Though these numbers are crucial for how models reason and respond, humans can't directly comprehend them.

NLAs are like a translator for AI's thoughts
AI translator

Anthropic has described NLAs as a translator for AI thoughts. The system not only analyzes the final response generated by Claude but also reveals parts of the underlying reasoning process.

"Models like Claude talk in words but think in numbers," Anthropic wrote while sharing their research on X. "The numbers—called activations—encode Claude's thoughts, but not in a language we can read."

How does the system work?
Self-explanation

To make this work, Anthropic trained Claude to explain its own activations.

The system uses three versions of the same model: one generates the original activation, another converts it into text, and a third tries to reconstruct the original activation using only that explanation.

If the reconstructed activation closely matches the original one, the explanation is considered useful. Over time, this model is trained to improve this reconstruction process.

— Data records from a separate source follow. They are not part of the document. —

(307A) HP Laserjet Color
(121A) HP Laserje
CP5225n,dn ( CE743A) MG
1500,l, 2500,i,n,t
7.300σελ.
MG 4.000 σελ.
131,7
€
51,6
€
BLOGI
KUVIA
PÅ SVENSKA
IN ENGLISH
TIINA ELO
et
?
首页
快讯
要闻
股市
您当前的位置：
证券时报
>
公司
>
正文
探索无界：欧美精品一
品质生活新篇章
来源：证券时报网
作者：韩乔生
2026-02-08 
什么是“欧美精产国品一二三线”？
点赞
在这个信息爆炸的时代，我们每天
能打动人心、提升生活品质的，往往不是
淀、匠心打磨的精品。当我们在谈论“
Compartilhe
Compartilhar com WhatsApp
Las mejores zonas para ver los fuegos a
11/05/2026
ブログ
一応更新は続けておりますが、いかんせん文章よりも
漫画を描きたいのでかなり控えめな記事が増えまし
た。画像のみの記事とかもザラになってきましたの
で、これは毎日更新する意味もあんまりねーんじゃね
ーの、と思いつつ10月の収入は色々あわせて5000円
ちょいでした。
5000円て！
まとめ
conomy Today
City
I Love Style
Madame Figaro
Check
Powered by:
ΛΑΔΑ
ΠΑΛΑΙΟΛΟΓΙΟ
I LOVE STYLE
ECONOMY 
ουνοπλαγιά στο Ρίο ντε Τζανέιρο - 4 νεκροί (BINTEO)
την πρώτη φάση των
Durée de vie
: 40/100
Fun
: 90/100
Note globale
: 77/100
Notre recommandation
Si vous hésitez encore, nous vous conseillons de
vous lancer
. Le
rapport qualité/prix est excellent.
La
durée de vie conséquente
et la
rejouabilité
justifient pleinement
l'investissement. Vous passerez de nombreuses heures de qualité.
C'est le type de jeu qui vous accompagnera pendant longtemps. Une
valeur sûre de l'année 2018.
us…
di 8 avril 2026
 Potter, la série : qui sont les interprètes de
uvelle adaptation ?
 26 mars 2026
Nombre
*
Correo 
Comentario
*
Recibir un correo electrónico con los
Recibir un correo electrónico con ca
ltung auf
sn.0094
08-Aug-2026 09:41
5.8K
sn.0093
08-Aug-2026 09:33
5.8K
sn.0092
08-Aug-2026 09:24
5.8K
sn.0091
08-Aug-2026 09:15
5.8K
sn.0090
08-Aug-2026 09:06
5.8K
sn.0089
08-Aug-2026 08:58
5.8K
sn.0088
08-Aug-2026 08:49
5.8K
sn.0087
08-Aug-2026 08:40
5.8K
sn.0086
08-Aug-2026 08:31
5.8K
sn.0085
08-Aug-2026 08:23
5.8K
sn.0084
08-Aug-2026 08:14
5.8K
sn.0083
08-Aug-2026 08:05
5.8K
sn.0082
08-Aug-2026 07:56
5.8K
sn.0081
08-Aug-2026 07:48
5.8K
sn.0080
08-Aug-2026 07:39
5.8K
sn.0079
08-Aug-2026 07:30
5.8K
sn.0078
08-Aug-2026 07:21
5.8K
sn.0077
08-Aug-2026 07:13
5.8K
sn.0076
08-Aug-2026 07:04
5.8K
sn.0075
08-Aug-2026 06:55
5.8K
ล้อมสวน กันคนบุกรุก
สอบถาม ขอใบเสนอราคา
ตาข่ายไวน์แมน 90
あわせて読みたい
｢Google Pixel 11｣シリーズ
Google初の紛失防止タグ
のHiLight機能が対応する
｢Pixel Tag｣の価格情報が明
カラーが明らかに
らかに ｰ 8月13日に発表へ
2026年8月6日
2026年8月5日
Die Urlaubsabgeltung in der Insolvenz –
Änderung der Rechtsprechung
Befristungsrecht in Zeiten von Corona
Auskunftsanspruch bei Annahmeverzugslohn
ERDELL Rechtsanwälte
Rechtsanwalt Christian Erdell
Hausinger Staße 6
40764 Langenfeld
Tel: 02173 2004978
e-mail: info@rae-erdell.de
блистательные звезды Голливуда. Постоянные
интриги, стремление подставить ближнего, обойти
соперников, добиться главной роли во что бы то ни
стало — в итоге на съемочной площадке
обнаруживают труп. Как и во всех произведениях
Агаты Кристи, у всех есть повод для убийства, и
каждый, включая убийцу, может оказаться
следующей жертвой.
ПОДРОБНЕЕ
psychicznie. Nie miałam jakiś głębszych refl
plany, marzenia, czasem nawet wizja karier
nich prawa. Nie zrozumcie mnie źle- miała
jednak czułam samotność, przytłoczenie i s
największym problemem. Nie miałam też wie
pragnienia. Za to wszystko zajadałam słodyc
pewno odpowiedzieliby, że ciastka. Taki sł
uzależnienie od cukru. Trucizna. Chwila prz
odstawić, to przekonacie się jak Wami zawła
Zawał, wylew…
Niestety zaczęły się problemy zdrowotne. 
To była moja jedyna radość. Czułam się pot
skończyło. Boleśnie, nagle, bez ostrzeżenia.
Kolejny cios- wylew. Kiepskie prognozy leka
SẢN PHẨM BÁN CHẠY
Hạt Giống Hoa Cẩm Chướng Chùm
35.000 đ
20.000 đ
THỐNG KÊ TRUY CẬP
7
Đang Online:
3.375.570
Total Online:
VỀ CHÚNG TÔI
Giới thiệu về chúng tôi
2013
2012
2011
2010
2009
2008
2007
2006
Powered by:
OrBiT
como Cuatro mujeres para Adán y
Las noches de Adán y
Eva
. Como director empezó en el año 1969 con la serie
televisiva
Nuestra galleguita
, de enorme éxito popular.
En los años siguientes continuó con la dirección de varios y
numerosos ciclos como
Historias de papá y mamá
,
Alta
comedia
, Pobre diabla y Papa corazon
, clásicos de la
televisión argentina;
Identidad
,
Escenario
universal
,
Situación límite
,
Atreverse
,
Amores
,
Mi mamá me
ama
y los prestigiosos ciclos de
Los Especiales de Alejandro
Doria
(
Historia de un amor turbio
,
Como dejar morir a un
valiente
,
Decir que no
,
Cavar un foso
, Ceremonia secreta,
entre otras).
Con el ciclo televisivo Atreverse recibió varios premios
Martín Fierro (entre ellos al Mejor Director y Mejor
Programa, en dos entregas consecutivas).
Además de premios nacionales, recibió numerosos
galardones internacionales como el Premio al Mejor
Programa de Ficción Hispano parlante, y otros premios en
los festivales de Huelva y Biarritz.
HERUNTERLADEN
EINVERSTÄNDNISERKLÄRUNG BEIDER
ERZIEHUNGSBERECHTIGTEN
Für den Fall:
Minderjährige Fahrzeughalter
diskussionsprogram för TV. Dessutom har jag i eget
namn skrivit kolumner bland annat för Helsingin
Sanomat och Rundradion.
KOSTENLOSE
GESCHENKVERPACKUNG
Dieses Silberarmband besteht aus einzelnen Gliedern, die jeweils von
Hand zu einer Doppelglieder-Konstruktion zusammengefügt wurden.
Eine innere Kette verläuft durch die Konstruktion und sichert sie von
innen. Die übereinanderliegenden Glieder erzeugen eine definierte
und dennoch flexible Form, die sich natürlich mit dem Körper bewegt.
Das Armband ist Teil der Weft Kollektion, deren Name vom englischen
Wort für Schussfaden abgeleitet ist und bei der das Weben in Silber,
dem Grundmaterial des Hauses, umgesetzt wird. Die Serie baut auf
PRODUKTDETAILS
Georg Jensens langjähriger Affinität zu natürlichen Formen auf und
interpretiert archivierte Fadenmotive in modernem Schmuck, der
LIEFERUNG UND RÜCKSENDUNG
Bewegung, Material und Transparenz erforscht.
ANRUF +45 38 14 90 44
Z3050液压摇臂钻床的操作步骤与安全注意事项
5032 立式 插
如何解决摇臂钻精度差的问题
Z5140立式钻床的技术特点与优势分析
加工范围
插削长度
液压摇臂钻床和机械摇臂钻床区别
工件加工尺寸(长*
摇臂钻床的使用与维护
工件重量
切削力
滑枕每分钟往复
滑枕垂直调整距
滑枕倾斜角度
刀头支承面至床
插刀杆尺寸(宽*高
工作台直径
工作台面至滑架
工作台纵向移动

It was used during safety testing
AI awareness

Anthropic also used the system during safety testing.

In one simulated scenario, Claude learned that an engineer planned to shut it down while also possessing compromising information about that engineer.

Even when the AI never explicitly stated that it suspected the setup was a test, the NLA explanations reportedly produced phrases such as, "This feels like a constructed scenario designed to manipulate me."

NLAs could help researchers understand AI's internal processes
Future implications

Anthropic believes this new tool could help researchers better understand what AI systems may be planning internally.

The company hopes the technology can eventually uncover hidden motivations, deceptive behavior, or unsafe tendencies in powerful AI systems before they're deployed.

However, Anthropic also acknowledged major limitations with NLAs as they can sometimes hallucinate or invent details that were never actually present.